Map_Reduce
This pattern described he very topical map-reduce algorithm. Map-reduce has been around for a long time and I believe it is supported natively in some functional programming languages (OCaml?) under the guise of map-fold. The pattern does a decent job of describing the component that I need (the map and reduce functions) as well as some aspects of implementing a map-reduce framework, but I think it could do with a coding example using a simple toy map-reduce library in which a simple operation such as for example scaling down images and then merge them could be implemented.
Also, the implementation section seemed to assume a master-worker paradigm underneath ("the software architecture is logically based on master-worker"), but although this is certainly one reasonable way to implement it there is no reason why one shouldn't do statical load balancing or work stealing instead in certain situations (I don't consider work stealing a sub-category of master worker as OPL does). They do later suggest a round robin (cyclic) schedule for some tasks, but I still think they put too much focus on master-worker which is described elsewhere and really an implementation detail of this pattern.
I also wonder whether filter/reduce should be discussed as a variant of this pattern. It is certainly used out there, but maybe it is a different pattern.
Finally, I their precondition that the reduce function must be associative. Perhaps this should be changed to "should for optimal performance be" as one can certainly get great speedups from the map phase even if the reduce step has to be performed sequentially.
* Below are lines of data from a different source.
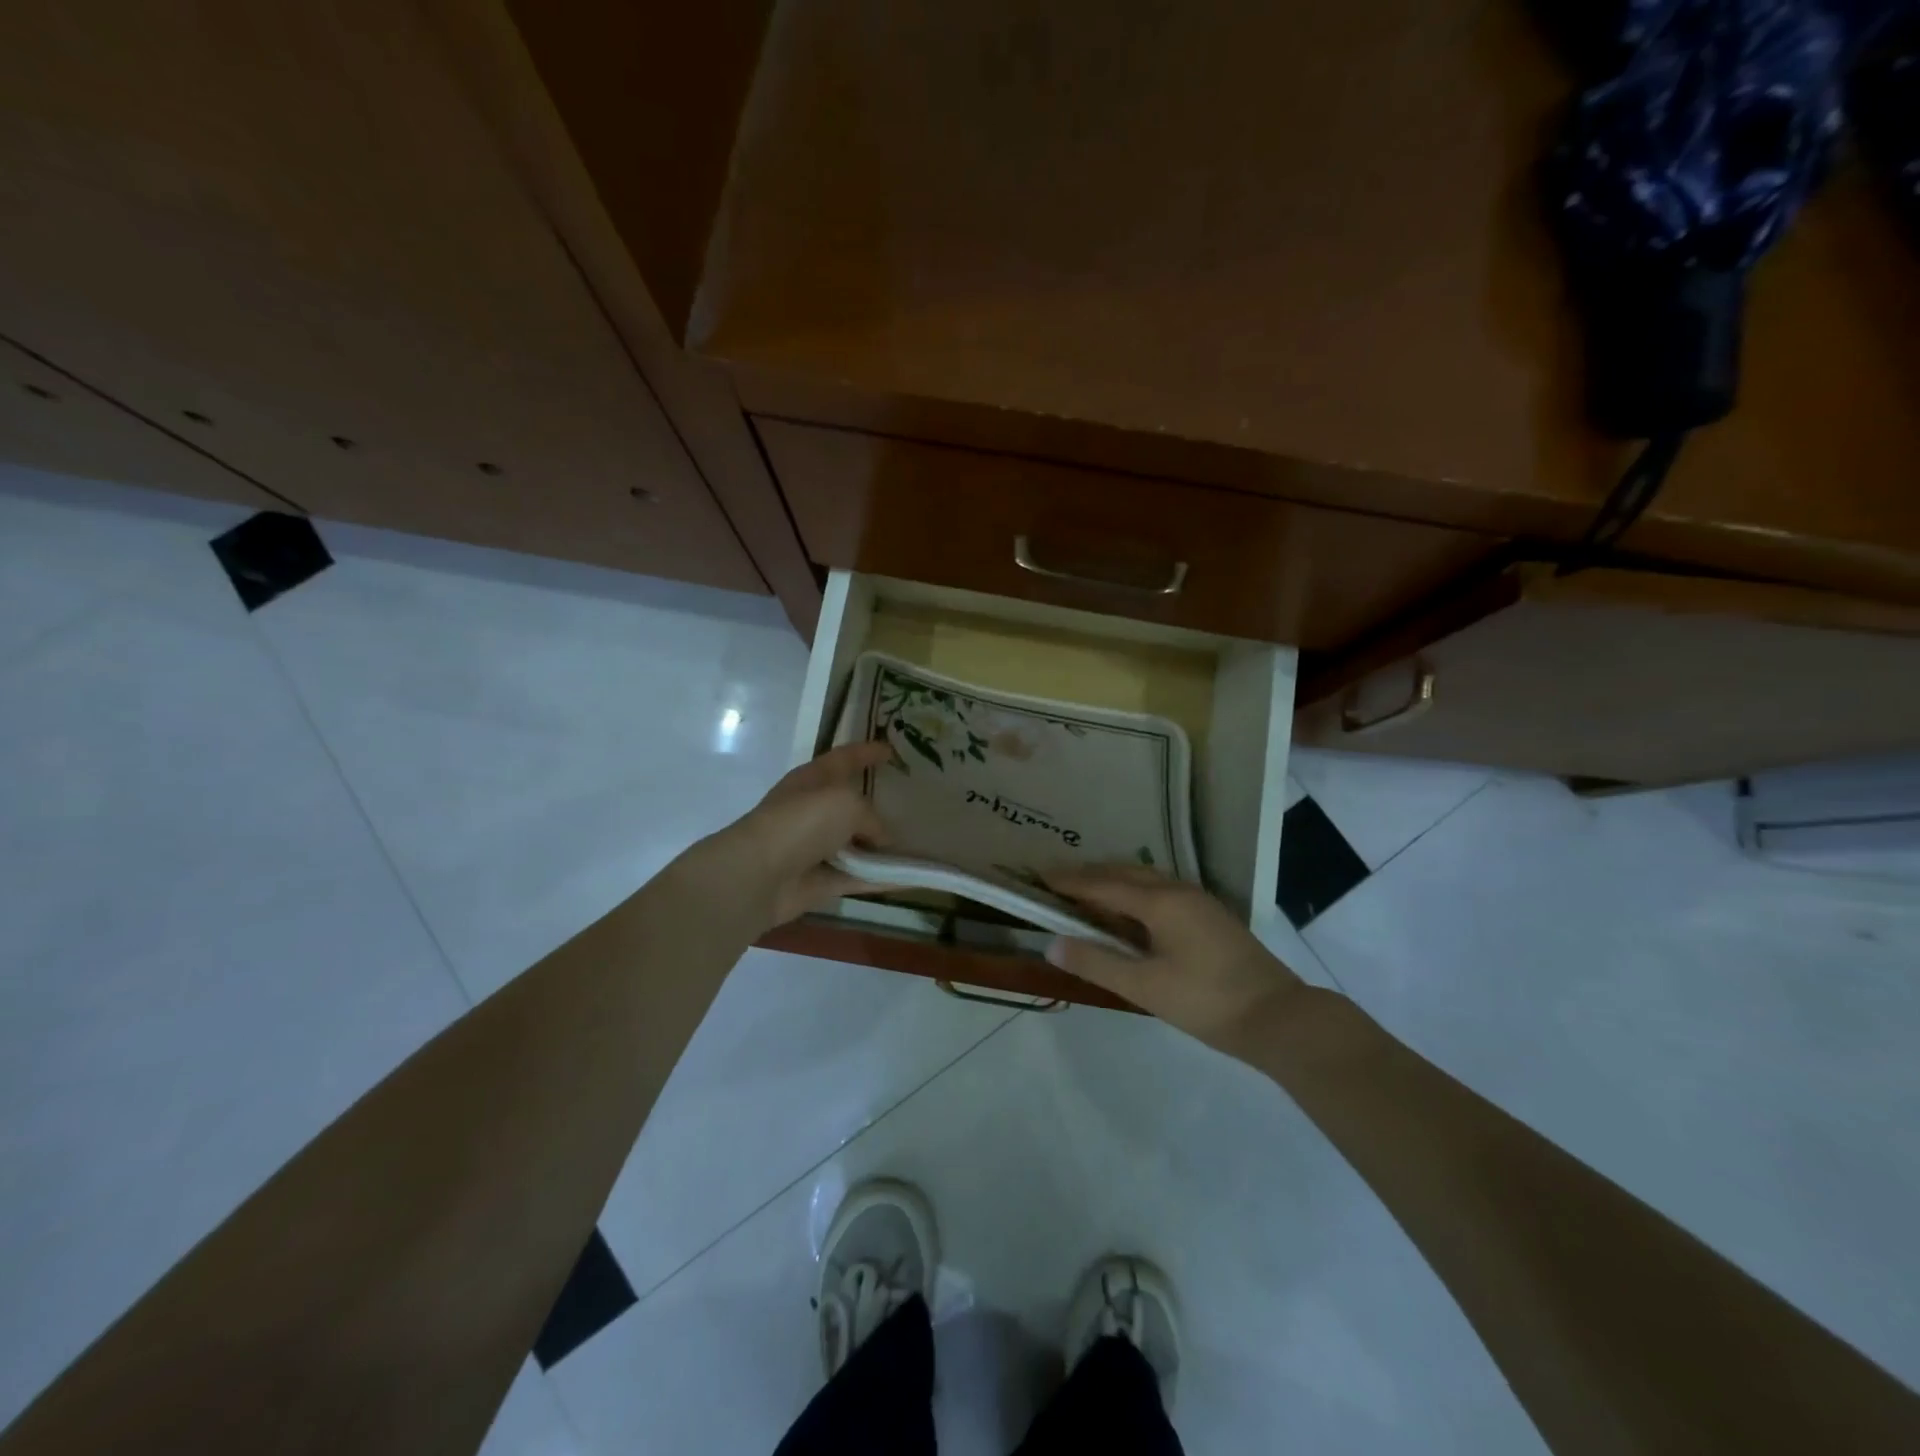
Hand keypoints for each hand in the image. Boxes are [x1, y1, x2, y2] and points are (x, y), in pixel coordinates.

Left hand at [688, 741, 892, 934]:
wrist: (759, 876)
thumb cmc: (802, 823)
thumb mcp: (848, 804)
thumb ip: (872, 818)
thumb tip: (881, 839)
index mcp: (813, 779)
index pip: (844, 758)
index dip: (867, 752)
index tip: (891, 751)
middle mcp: (813, 810)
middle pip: (850, 802)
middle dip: (876, 803)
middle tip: (909, 802)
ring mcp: (815, 848)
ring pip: (856, 843)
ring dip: (882, 846)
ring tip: (918, 843)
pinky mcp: (820, 881)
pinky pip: (860, 877)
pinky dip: (883, 878)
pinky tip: (912, 878)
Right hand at [1045, 866, 1307, 1051]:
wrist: (1280, 1017)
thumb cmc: (1206, 1002)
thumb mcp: (1145, 987)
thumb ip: (1097, 963)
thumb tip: (1052, 944)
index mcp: (1160, 902)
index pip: (1103, 884)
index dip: (1070, 881)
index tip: (1040, 876)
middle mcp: (1178, 891)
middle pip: (1125, 873)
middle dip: (1090, 875)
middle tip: (1057, 882)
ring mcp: (1199, 901)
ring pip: (1146, 880)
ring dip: (1114, 881)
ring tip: (1087, 893)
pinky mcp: (1210, 916)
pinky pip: (1161, 891)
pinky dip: (1135, 893)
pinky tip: (1130, 912)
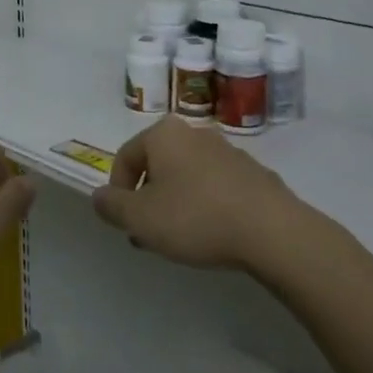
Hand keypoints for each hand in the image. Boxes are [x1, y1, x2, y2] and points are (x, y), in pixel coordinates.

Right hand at [91, 117, 306, 270]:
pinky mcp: (254, 173)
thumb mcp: (140, 218)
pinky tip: (212, 234)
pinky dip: (206, 205)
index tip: (124, 223)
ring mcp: (228, 151)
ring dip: (176, 203)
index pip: (125, 156)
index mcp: (164, 134)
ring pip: (187, 176)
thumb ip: (112, 206)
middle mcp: (194, 133)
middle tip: (148, 234)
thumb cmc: (196, 218)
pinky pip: (216, 187)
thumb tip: (99, 197)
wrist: (273, 231)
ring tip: (180, 240)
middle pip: (158, 165)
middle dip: (148, 199)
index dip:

Event-based, Implicit Invocation
This pattern discusses the architecture of event-based systems. One very common example of this is GUI framework where events that are mainly triggered by the user are passed on to event handlers that subscribe to that event type. This pattern was contained more details than the other OPL patterns we have read and for that reason I thought it was one of the better ones. However, at one point they state that "load balancing is significantly simpler with a centralized medium". Does not a centralized medium make the load balancing problem go away entirely for this pattern?
Later on in the example section they discussed GUI event-based systems. These systems have a centralized manager and this is identified as the biggest impediment to scalability. However, I would claim that the biggest impediment is not the centralized manager, but the fact that the event handling is done as blocking functions. If any of these functions take some time to complete they will block everything. This can also be hard to figure out as if one for example use file IO then everything may work well, but then the GUI suddenly starts to lock when one start accessing files through a networked file system. I thought such issues, seeing as they are so common with this very important case of event-based systems, deserve to be mentioned more clearly.